*What to work on*
Reproduce all the entries exactly.
+===+
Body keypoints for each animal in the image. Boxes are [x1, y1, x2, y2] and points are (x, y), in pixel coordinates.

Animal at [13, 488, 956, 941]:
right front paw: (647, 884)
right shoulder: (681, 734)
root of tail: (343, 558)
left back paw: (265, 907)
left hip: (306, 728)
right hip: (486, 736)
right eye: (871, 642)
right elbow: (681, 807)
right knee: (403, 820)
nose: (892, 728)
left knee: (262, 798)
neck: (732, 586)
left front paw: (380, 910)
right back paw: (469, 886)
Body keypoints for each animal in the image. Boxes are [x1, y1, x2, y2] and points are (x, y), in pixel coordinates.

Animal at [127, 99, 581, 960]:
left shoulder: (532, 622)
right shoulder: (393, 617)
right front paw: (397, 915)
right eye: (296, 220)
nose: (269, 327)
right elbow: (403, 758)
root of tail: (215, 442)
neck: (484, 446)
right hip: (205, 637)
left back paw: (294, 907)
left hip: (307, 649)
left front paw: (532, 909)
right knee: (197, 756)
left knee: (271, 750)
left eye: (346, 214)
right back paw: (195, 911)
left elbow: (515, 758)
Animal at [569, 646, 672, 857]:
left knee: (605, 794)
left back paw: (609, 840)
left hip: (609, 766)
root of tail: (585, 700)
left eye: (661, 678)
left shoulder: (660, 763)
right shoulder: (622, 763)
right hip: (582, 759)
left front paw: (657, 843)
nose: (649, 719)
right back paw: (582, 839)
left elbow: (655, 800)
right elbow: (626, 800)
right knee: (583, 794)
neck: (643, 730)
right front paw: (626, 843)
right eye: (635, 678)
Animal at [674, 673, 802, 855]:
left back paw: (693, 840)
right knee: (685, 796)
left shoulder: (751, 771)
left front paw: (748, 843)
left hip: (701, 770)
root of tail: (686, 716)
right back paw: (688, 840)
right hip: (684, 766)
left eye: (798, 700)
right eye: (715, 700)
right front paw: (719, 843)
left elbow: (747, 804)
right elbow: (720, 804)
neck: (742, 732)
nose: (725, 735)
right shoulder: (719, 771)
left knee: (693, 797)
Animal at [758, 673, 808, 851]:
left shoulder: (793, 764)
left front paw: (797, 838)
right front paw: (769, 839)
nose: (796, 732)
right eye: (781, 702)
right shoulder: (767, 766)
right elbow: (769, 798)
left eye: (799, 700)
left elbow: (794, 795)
+===+
*Response to the exercise*
Body keypoints for each animal in the image. Boxes are [x1, y1, x2, y2] and points are (x, y), in pixel coordinates.

Animal at [13, 488, 956, 941]:
right front paw: (647, 884)
right shoulder: (681, 734)
root of tail: (343, 558)
left back paw: (265, 907)
left hip: (306, 728)
right hip: (486, 736)
right eye: (871, 642)
right elbow: (681, 807)
right knee: (403, 820)
nose: (892, 728)
left knee: (262, 798)
neck: (732, 586)
left front paw: (380, 910)
right back paw: (469, 886)
Body keypoints for each animal in the image. Boxes are [x1, y1, x2, y2] and points are (x, y), in pixel coordinates.

Animal at [127, 99, 581, 960]:
left shoulder: (532, 622)
right shoulder: (393, 617)
right front paw: (397, 915)
right eye: (296, 220)
nose: (269, 327)
right elbow: (403, 758)
root of tail: (215, 442)
neck: (484, 446)
right hip: (205, 637)
left back paw: (294, 907)
left hip: (307, 649)
left front paw: (532, 909)
right knee: (197, 756)
left knee: (271, 750)
left eye: (346, 214)
right back paw: (195, 911)
left elbow: (515, 758)
Animal at [569, 646, 672, 857]:
left knee: (605, 794)
left back paw: (609, 840)
left hip: (609, 766)
root of tail: (585, 700)
left eye: (661, 678)
left shoulder: (660, 763)
right shoulder: (622, 763)
right hip: (582, 759)
left front paw: (657, 843)
nose: (649, 719)
right back paw: (582, 839)
left elbow: (655, 800)
right elbow: (626, 800)
right knee: (583, 794)
neck: (643, 730)
right front paw: (626, 843)
right eye: (635, 678)
Animal at [674, 673, 802, 855]:
left back paw: (693, 840)
right knee: (685, 796)
left shoulder: (751, 771)
left front paw: (748, 843)
left hip: (701, 770)
root of tail: (686, 716)
right back paw: (688, 840)
right hip: (684, 766)
left eye: (798, 700)
right eye: (715, 700)
right front paw: (719, 843)
left elbow: (747, 804)
right elbow: (720, 804)
neck: (742, 732)
nose: (725, 735)
right shoulder: (719, 771)
left knee: (693, 797)
Animal at [758, 673, 808, 851]:
left shoulder: (793, 764)
left front paw: (797, 838)
right front paw: (769, 839)
nose: (796, 732)
right eye: (781, 702)
right shoulder: (767, 766)
right elbow: (769, 798)
left eye: (799, 700)
left elbow: (794, 795)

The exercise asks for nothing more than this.